Et les voilà tous les deux, unis on est plus fort, qui entament une correspondance sans presque jamais s'adresser la parole. Se donner un simple rendez-vous devient une vraie croisade mais quelle bouffée d'air pur pour ces deux-là, prêts a accepter leur condition encore plus qu'auparavant puisque, comme le dit Kojima, en ne se révoltant pas, en ne parlant de leur triste sort à personne et en acceptant les coups et les brimades, ils montrent leur force face à des faiblards qui, en groupe et sans danger, s'en prennent à eux constamment.
Difficile pour le narrateur d'accepter cette théorie, lui qui sait bien que Kojima, si elle se présente sous un jour crasseux c'est parce qu'elle a une bonne raison et qu'une fois celle-ci dépassée, il lui sera facile de s'intégrer et de se faire oublier tandis que lui quand il pense à son avenir, où qu'il soit et quoiqu'il fasse, il aura toujours un oeil qui fait le tapin pendant que l'autre guette les poulets...
Alors, et si une opération chirurgicale lui permettait à lui aussi de rentrer dans le rang, est-ce que Kojima prendrait ça pour une trahison ? Peut-être. Sûrement. Il va falloir faire des choix.
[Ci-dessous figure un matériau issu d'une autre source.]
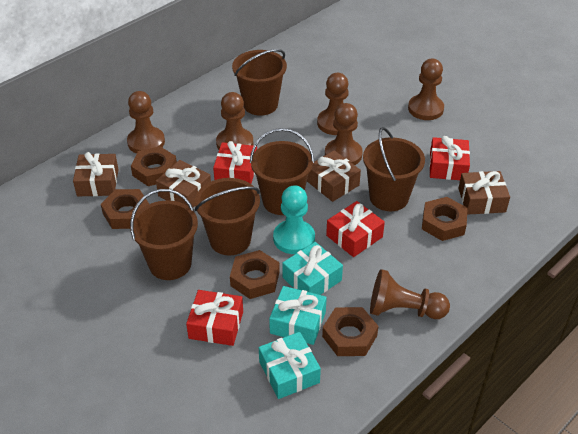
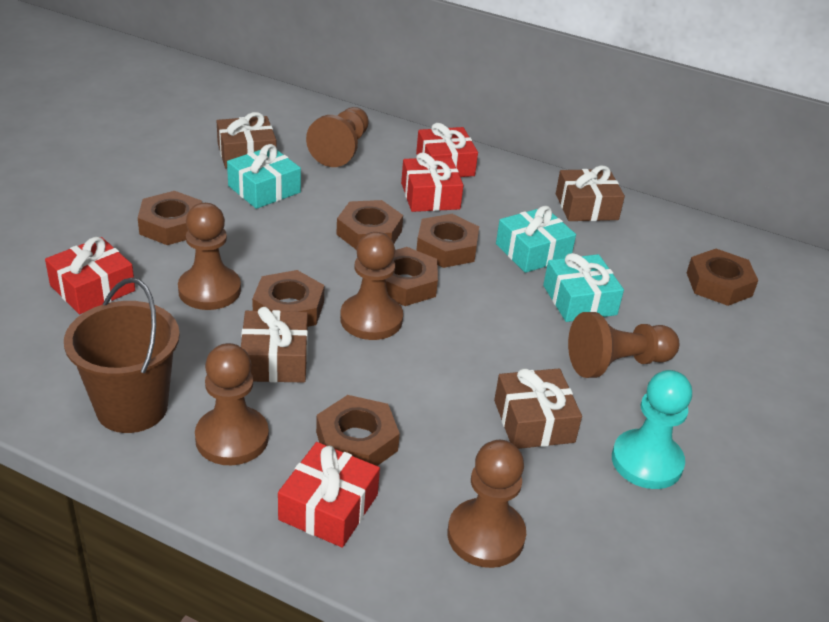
brown bucket: 5 -> 1
brown nut: 5 -> 7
Un sujet éprouvant auquel s'attaque Mieko Kawakami qui, sans jamais tomber dans la mièvrerie, nous montre à quel point on ne vous pardonne pas d'être différent, que cette différence soit voulue ou non, surtout à l'adolescence et peut-être encore plus dans un pays comme le Japon. Malgré tout, elle inocule à son roman un courant poétique dont on ressent le souffle à chaque page, c'est triste mais c'est beau aussi, quelque chose dans cette drôle d'amitié qui lie les personnages, l'ambiguïté, l'acceptation d'un sort qu'ils ne songent presque jamais à changer jusqu'à cette fin ouverte et qui donne à voir la place de chacun dans un monde où il arrive qu'on ne la trouve justement pas cette foutue place, la difficulté d'être soi-même, d'être tout court parfois, de toujours faire primer l'apparence au détriment de tout le reste et l'influence pernicieuse mais toujours bien présente des autres qui, eux, semblent n'avoir jamais besoin de votre approbation pour être ce qu'ils veulent être.
Oui, malgré l'écoeurante violence à laquelle sont confrontés les deux protagonistes, le lyrisme l'emporte comme fréquemment dans ce genre souvent magnifique qu'est la littérature japonaise.